Mygamification is alive! Some of you might have noticed that the mygamification blog and social media stream were a bit quiet last week. I apologize for the sound of crickets, but am happy to announce that I’m now back and ready to post lots of juicy gamification content!
The past week, I was on a road trip from Seattle, WA to New York, NY in a 7 day whirlwind helping a friend move. Since even when I’m not in the BigDoor office, I can’t help but think about the cool stuff we do here for customer loyalty, I found myself noting some things to share with you that I learned on the road.
#1 – Loyalty Matters
Being a Seattleite typically means having a coffee addiction. Having a coffee addiction and a love of loyalty programs, quickly led me to become a gold card carrying member of the Starbucks Reward program. I love the perks, free coffee and status I get at Starbucks with my gold card, and will typically go out of my way to drink coffee there above any other place. If you’re familiar at all with the states of Montana, Wyoming or South Dakota, you may know that Starbucks locations are few and far between. While it might have been easier to settle for a coffee elsewhere, I found myself driving out of the way, or waiting longer distances just to add another gold star to my rewards account. While I’d like to say my loyalty to Starbucks stems only from their delicious coffee, I’d be lying. I’m loyal because I like the status and I like earning free stuff, so it’s worth the extra effort. Bottom line, create reasons for your customers to return to you and they will, even if it means driving across a barren wasteland while jonesing hard for an iced Pike Place Brew coffee with light soy.
Seriously, there is nothing out there...
#2 – Onboarding Matters
Pretty much anyone under the age of 25 has bought something at Ikea. During this trip, we made a stop at the Brooklyn Ikea and I was surprised to see signs for their Loyalty program. Ikea’s loyalty program (called the Ikea Family) is pretty standard for a retailer, discounts on certain purchases with some free stuff thrown in (coffee is one of them, if you’re curious), but what really impressed me was their flawless onboarding of new users. Most people go to Ikea irregularly, and likely wouldn’t see the value in signing up for a few discounts at a store they see maybe once or twice a year. But upon walking through the front doors, visitors are greeted with large colorful signs, pointing to kiosks to sign up. The kiosks are not only located in the perfect spot (before you shop), they also clearly spell out what you get. Best of all, they allow you to input your information, print out your new rewards card and start shopping with discounts in a matter of minutes. How many of us have been interested in a rewards program, but irritated by difficult or slow onboarding? Most Ikea visitors might bypass a mail in rewards form, or a clunky slow system, but Ikea managed to make the process so easy, everyone I was with signed up. Onboarding users into a rewards or loyalty program should be easy, it shouldn’t deter your users and it should give them a hint of what using your product or consuming your content should be like, namely enjoyable.

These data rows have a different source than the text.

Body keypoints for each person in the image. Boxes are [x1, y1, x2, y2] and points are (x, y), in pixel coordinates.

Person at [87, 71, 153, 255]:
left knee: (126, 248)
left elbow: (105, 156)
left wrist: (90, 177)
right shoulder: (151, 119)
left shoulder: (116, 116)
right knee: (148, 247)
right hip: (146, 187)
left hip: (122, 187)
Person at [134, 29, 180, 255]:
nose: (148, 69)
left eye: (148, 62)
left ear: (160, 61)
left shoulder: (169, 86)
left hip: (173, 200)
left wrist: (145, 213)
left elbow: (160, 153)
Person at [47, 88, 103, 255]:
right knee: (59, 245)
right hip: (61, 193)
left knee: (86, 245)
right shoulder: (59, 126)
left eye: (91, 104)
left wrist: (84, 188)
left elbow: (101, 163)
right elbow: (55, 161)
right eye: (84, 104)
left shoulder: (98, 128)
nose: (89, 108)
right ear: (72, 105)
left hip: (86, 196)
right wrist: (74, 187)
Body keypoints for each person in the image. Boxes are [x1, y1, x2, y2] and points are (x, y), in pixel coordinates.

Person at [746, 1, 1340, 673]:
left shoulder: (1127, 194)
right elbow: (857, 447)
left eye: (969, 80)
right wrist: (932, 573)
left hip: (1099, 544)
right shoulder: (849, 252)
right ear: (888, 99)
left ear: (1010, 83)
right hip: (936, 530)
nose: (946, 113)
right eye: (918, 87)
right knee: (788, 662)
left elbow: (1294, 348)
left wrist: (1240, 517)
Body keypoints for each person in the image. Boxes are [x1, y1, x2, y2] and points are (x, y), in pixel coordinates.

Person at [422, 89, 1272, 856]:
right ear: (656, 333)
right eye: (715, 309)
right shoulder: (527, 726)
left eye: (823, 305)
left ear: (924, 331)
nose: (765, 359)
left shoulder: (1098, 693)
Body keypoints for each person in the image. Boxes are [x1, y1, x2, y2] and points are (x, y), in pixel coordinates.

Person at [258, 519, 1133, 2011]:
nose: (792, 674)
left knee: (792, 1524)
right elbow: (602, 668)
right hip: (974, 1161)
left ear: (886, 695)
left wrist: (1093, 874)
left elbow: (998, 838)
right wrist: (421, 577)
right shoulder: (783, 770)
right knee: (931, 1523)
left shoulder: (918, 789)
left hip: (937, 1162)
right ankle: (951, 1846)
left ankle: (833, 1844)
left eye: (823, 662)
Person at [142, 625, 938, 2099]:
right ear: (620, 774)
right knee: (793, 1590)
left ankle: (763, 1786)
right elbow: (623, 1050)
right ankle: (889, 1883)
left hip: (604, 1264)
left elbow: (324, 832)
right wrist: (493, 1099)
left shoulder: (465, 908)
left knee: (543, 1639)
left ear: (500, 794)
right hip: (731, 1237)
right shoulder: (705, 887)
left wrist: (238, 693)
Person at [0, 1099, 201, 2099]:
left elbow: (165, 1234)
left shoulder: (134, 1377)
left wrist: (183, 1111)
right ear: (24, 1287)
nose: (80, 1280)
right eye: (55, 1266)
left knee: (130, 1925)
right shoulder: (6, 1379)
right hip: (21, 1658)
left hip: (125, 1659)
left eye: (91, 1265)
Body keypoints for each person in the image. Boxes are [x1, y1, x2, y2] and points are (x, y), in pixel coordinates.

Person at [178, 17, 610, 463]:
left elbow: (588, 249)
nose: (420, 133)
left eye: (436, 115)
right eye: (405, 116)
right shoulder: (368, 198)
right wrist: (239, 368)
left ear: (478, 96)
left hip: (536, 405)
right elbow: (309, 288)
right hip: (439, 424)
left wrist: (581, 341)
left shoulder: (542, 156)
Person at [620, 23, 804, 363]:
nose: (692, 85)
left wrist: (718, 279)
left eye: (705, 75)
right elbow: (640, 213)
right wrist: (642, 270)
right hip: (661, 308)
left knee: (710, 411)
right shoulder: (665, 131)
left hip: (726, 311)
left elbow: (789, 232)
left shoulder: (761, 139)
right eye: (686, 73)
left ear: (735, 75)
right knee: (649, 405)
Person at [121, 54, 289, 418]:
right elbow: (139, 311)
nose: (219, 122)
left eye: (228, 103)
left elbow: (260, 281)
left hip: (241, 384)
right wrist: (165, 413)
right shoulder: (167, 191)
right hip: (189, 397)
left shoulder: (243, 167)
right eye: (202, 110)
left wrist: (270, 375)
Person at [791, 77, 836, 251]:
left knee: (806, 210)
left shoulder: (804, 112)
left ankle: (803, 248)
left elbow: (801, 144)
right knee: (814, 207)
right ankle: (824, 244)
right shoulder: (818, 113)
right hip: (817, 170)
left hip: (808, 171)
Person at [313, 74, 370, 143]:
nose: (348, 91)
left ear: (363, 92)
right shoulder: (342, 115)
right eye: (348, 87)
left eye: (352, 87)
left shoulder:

Who wouldn't stop for this?
#3 Hype Yourself
Are you awesome? If you read this blog, probably, but do your users know it? Do they know about the cool customer loyalty program or gamification solution you have spent time putting together? A loyalty program won’t do you any good if people don’t know that it’s there or what it can do for them. Cue Wall Drug. If you haven’t heard of it, you’ve probably never driven the I-90 corridor between Michigan and Montana, because if there is anything Wall Drug is good at, it’s making you aware of its presence. Miles of billboards tell bored, hungry or sleepy drivers about the wonders that await them should they get off the freeway and spend a few moments at the tourist trap/food mecca that is Wall Drug. By the time you hit the exit, travelling East or West, you are craving their fresh donuts, can’t wait to see their T-Rex, or just excited for a cup of coffee or some free ice water. While Wall Drug was probably one of the coolest things I saw on the drive to NY, I would have never stopped, bought my share of donuts and ice cream or seen a giant Brontosaurus, if Wall Drug hadn’t spent 15 miles telling me about how I couldn’t live without them. It’s ok and should be encouraged to tell users how cool you are, and get them excited for the things you are doing.
While I don’t advise driving across the country in a giant rental truck in the middle of summer for everyone, I can advise keeping your eyes open for new and old techniques that we can apply to the online world to increase user engagement and loyalty. These are a few of the techniques and things I noted about loyalty in the past week, but I’d love to hear yours!